• EXERCISE A: In the entries, replace "remembered" with "honored" in the part that opens with the line containing "Raymond L. Robinson, 50, of" and closes with the line containing "Robert D. Reinhart Jr., 61, of", leaving everything else unchanged. Return only those lines.

• DOCUMENT EXTRACT:
☆ ☆ ☆
For parachain heads root

Leaves are greater than 64 bytes. They are of the form:

(para_id: u32, head_data: Vec<u8>).encode()

And for all parachains in existence, head_data is always greater than 32 bytes. Think parent_head, block_number, state_root, etc. Of course this may change, as I think there is nothing in the protocol that prevents head_data from just containing a 32-byte parent hash, in which case such a leaf could be exploited.

I think a simple solution is to just filter out parachains/parathreads with such a property. The merkle tree construction already does this for parathreads.

https://github.com/paritytech/polkadot/blob/e9bf067c68e806cdb272e0ce8065faa543cc0b5a/runtime/rococo/src/lib.rs#L1292

Mar 09 '23 14:03 vgeddes

Of course this may change, as I think there is nothing in the protocol that prevents head_data from just containing a 32-byte parent hash, in which case such a leaf could be exploited.

I think a simple solution is to just filter out parachains/parathreads with such a property. The merkle tree construction already does this for parathreads.

Just correcting myself, actually there is no vulnerability here. Supposing head_data is 32 bytes, then (para_id, head_data).encode() will actually be 65 bytes in length, due to the compact scale encoding of the vector length.

So in all cases, leaves for the parachain heads root are always equal or greater than 65 bytes in length, and are thus not exploitable via second-preimage attacks.

Mar 09 '23 14:03 vgeddes

Closing since from discussions with @doubledup and also on other Element channels, multiproofs aren't on the table for Snowfork atm anyway, given that via the benchmarks in https://github.com/doubledup/optimisation-beefy-merkle-proofs, Polytope's multiproof of 14 sigs (i.e. the sample size used in production for now) in a tree of 1000 leaves (i.e. current Kusama) is currently performing worse than doing the same serially with singleproofs, and singleproofs are performing sufficiently well as it stands. As such, let's keep the optimization introduced by https://github.com/paritytech/substrate/pull/12857. Using Polytope's or OpenZeppelin style multiproofs should be retabled if, say, the parameters change and we reconsider multiproofs for beefy authorities, or if we end up using multiproofs for verifying parachain headers across multiple blocks.

Apr 11 '23 11:04 Lederstrumpf

@Lederstrumpf @acatangiu Can we revert the optimization in https://github.com/paritytech/substrate/pull/12857? Unfortunately it introduced a security vulnerability, which we only discovered this week. Apologies for the time everyone spent debating this optimization.
☆ ☆ ☆
• RECORDS PROVIDED:
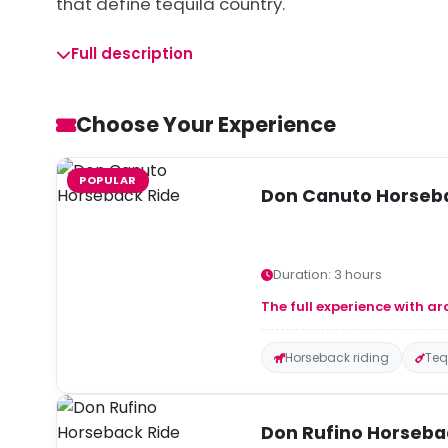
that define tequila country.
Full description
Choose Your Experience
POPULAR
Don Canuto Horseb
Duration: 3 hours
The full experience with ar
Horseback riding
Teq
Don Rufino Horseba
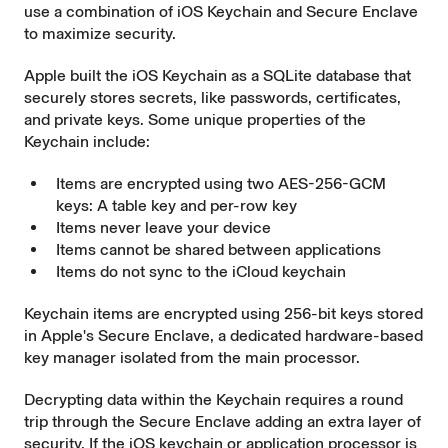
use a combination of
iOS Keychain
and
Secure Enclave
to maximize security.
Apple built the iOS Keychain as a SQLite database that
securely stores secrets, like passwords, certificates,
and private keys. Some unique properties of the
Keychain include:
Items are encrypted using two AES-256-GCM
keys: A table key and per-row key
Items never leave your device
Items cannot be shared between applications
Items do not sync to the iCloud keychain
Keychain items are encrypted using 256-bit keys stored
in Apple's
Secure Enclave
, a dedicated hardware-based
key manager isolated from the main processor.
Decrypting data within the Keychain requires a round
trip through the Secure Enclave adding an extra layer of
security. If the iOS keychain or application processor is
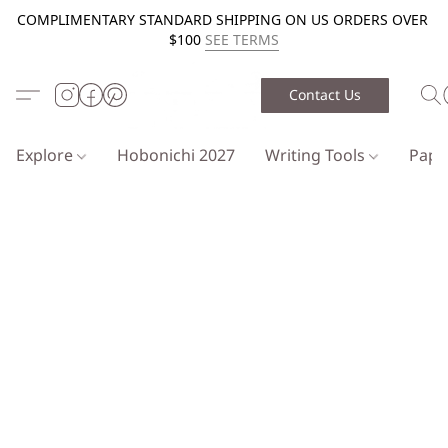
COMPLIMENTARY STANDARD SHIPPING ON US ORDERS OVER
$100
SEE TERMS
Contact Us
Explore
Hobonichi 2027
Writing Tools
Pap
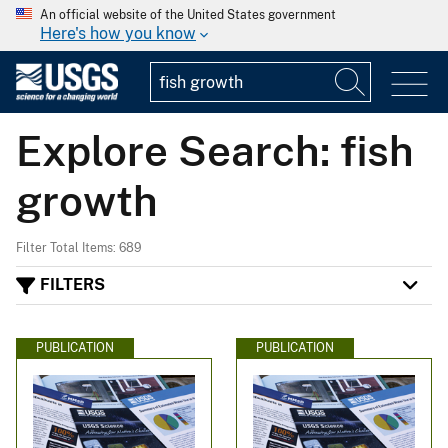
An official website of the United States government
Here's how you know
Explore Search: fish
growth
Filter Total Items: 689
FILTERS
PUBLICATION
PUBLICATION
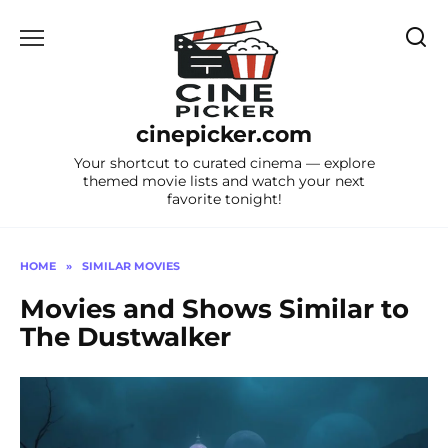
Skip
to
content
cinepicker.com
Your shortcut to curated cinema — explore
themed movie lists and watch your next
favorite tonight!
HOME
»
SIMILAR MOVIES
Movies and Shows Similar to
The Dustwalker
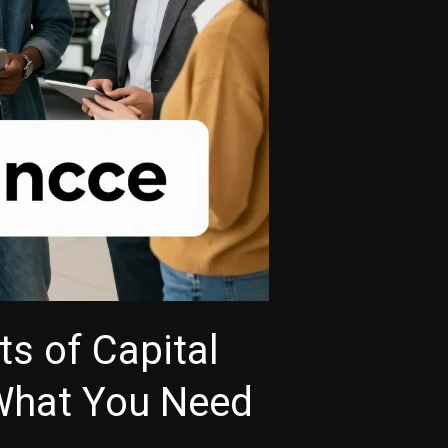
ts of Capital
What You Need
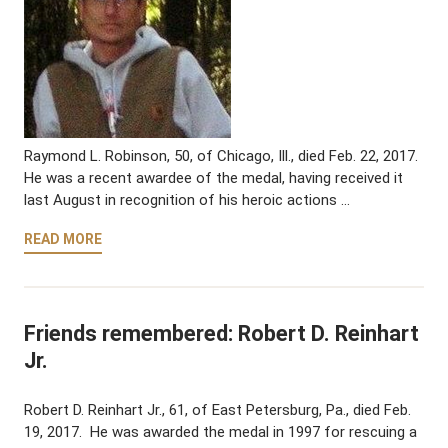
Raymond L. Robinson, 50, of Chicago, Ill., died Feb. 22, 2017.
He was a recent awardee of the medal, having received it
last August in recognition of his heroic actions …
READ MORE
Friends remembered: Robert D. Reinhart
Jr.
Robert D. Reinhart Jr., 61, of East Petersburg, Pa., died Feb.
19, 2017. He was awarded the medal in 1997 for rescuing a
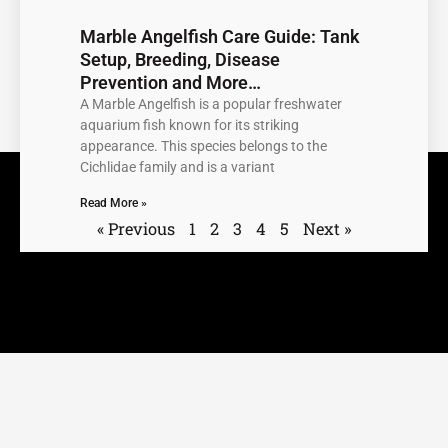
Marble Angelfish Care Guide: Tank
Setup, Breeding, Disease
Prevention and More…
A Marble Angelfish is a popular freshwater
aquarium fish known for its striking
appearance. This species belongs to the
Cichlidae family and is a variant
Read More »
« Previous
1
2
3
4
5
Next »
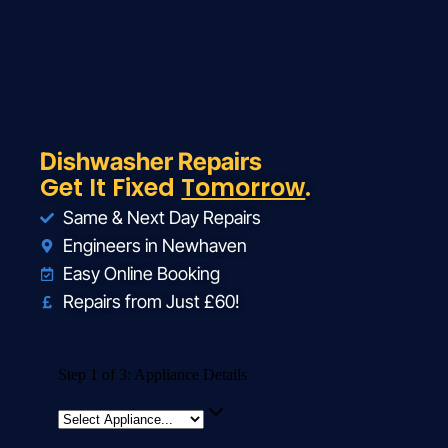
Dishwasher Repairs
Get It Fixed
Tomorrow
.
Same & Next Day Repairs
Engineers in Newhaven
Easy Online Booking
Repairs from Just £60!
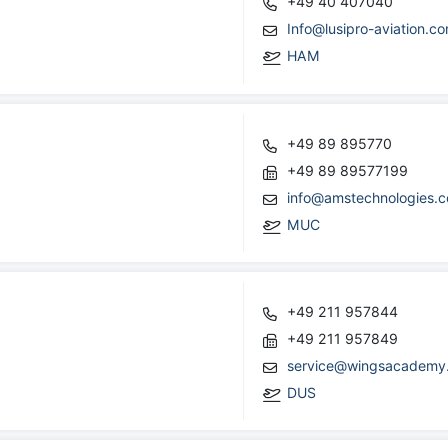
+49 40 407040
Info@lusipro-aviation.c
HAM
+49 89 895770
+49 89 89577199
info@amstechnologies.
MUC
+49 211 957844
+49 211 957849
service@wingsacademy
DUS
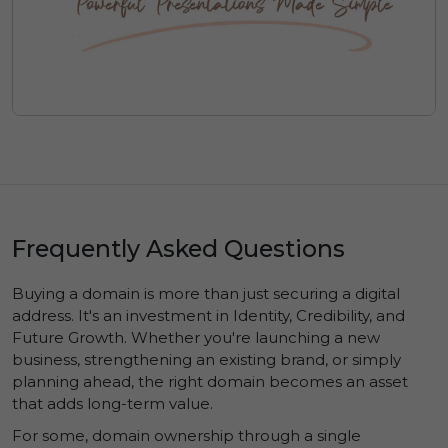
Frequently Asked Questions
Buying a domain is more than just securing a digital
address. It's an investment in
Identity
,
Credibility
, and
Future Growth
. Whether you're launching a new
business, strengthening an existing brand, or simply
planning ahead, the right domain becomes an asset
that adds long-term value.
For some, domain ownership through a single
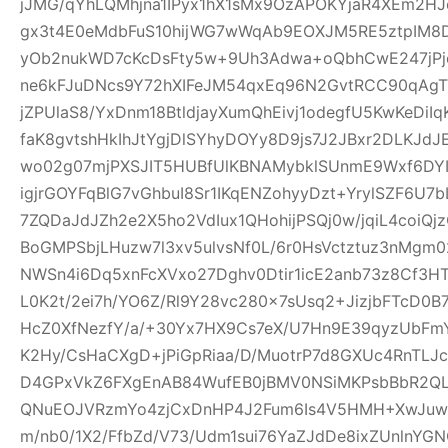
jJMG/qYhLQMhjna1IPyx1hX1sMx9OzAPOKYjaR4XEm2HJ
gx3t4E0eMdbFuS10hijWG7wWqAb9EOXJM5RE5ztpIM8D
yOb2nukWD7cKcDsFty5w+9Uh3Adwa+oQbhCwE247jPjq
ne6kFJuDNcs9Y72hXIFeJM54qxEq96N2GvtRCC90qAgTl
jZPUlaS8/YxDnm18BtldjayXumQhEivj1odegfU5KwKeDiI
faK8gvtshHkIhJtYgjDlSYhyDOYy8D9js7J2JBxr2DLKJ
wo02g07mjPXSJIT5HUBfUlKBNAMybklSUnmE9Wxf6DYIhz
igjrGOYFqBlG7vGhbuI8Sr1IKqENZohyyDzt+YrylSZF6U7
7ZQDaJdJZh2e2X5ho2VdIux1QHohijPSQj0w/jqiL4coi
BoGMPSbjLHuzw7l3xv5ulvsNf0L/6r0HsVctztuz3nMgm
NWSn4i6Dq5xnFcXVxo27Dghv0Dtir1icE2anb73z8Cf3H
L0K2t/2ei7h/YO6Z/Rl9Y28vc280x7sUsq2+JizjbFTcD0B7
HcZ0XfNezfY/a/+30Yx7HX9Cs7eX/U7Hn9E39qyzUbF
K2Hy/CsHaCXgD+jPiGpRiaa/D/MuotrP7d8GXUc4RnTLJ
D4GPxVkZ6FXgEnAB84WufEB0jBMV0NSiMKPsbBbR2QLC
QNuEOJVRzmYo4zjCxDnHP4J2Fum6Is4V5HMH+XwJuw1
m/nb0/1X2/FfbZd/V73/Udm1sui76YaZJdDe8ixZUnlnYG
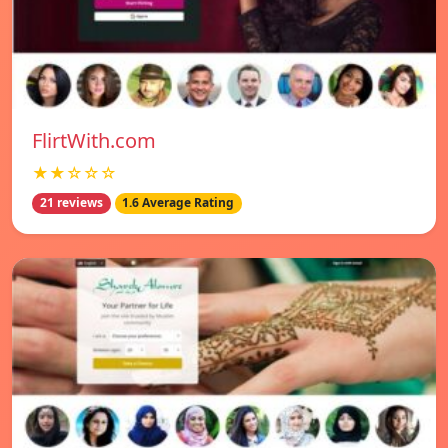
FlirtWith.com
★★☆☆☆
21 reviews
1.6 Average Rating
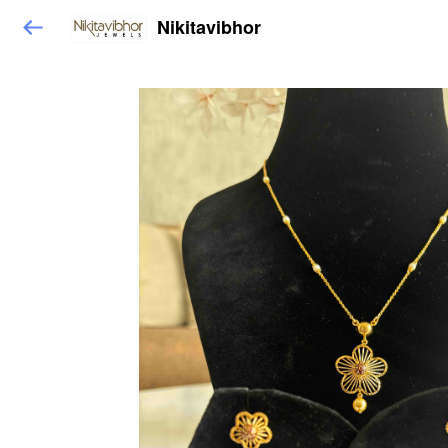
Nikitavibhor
☆ ☆ ☆
• EXERCISE B: From the thread on the parachain heads root, transcribe the part that opens with the words "Just correcting myself, actually" and closes with "the vector length.".

• RESPONSE AREA A:
Raymond L. Robinson, 50, of Chicago, Ill., died Feb. 22, 2017.
He was a recent awardee of the medal, having received it
last August in recognition of his heroic actions …
READ MORE
Friends honored: Robert D. Reinhart
Jr.
Robert D. Reinhart Jr., 61, of East Petersburg, Pa., died Feb.

• RESPONSE AREA B:
Just correcting myself, actually there is no vulnerability here. Supposing head_data is 32 bytes, then (para_id, head_data).encode() will actually be 65 bytes in length, due to the compact scale encoding of the vector length.